Teachers, principals and superintendents need not to be trained but to learn, not to be filled with the pieces but to discover value within the Common Core Standards and to embrace their profession anew in this context. We need to experience the difference and become the learners we want to create in our students. Teachers do need a common vocabulary "...that will enable them to work together to develop and plan lessons” (Rothman, p.165). But, when pressure is upon us, time itself becomes a scarcity, complicated by declining fiscal and human resources. Twenty first century technology must become part of the new environment but, again, the demands on time and other resources slow the access to that path. And, yes, along the way we need guidance and feedback from knowledgeable facilitators to help change practice. Our current structure denies us the capacity to do that with fidelity.
The Gordon Commission on the Future of Assessment in Education released A Public Policy Statement on March 11, 2013. It is worth a read.
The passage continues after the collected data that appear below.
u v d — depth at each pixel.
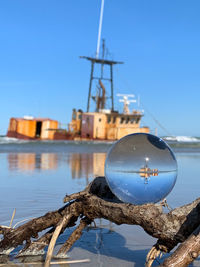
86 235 3.87
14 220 4.33
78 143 39.69
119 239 3.73
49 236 3.17
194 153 24.33
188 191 6.75
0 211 4.77
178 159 17.22
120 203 2.65
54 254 3.22
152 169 2.58
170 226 2.43
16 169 10.79
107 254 3.23
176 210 2.48
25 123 47.81
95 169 11.18
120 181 2.60
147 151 2.62
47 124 47.56
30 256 3.16
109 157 2.70
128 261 3.04
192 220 2.39
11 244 3.13
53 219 3.03
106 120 42.12
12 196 5.97
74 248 3.40
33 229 3.09
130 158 2.61
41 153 21.53
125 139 2.74
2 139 46.94
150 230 2.50
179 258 2.14
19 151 23.75
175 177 2.69
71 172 10.16
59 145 34.94
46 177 8.84
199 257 3.12
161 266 2.16
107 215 2.70
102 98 45.66
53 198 5.88
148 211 2.50
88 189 2.93
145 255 3.21
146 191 2.57
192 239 2.19
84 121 42.72
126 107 43.22
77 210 2.92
Its purpose was to consider the type of education we offer and how it is assessed. Commission members included a vice president from Pearson, and an impressive list of professors along with Diane Ravitch, Rick Hess, and Linda Darling-Hammond. The report notes that policymakers have always seen assessment as a vehicle for enforcing accountability for teacher and school performance. “Accountability is not the problem. The problem is that other purposes of assessment, such as providing instructionally relevant feedback to teachers and students, get lost when the sole goal of states is to use them to obtain an estimate of how much students have learned in the course of a year” (p.7). Our assessment practices are not refined enough to do both...or a singular assessment practice cannot serve both masters.
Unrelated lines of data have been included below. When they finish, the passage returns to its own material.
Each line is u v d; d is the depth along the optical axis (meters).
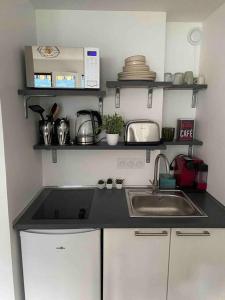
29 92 1.49
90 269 1.48
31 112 1.71
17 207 1.46
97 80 1.56
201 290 1.54
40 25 1.82
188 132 2.07
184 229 1.46
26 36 1.62
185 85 1.87
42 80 1.54
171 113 2.13
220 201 1.71
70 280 1.48
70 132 1.96
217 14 1.73
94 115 1.81
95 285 1.50
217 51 1.72
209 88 1.86
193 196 1.87
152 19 1.82
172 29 2.01
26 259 1.45
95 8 1.77
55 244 1.43
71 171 2.03
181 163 2.05
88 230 1.44
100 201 1.77
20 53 1.51
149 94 1.91
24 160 1.58
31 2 1.67
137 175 2.05
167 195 1.91
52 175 2.03
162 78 1.89
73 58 1.53
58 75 1.54
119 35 1.84
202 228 1.46
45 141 1.76
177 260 1.49
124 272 1.50
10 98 1.36
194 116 2.14
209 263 1.50
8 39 1.33
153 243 1.47
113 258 1.48
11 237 1.37
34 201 1.74
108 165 2.03
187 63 2.06
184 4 1.67
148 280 1.52
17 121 1.46
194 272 1.51
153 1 1.63
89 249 1.46
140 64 1.66
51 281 1.48
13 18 1.39
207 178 1.94
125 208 1.65
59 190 1.99
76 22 1.82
When the curriculum is shifting, performance standards, unfamiliar, and the assessments new, both student and teacher are placed in strange and new territory. System wide concern exists for the students who will be faced with assessments from a new era. Students are becoming burdened with an abundance of standardized tests for the purpose of measuring the effectiveness of our schools. We are being asked to lean on our students to prove we are doing our job using a single measure and we know it is not fair to them. Teachers and leaders are faced with the additional burden of being directly evaluated by these results also knowing there is an expected slump in results during these first years of implementation of an expectedly flawed process.
Reports of implementation exhaustion, lowered morale, questioning, and cynicism abound. We lead a system under inordinate pressure, with fewer and fewer resources. Is there anyone with a hand on the pressure value? We think not. It is not the content of the standards or the changes in assessment that are wearing us down. We must be vigilant about the seeping in of despair. Each of us must try to watch for and help avoid or heal the wounds formed by the fear and infighting that can arise during these times. Stay informed. Stand up. Speak out. Support each other. Let someone know when it is truly all you can bear. It is a “lean on me” moment. These are the times that it is essential to be able to look inward and muster the strength to stand strong for our school communities, for they need a source of reassurance. Our teachers and leaders are doing the difficult work of change and it is without appreciation or recognition. At least let’s be sure to give it to one another.
Rothman, Robert (2012). Something in Common. Cambridge: Harvard Education Press.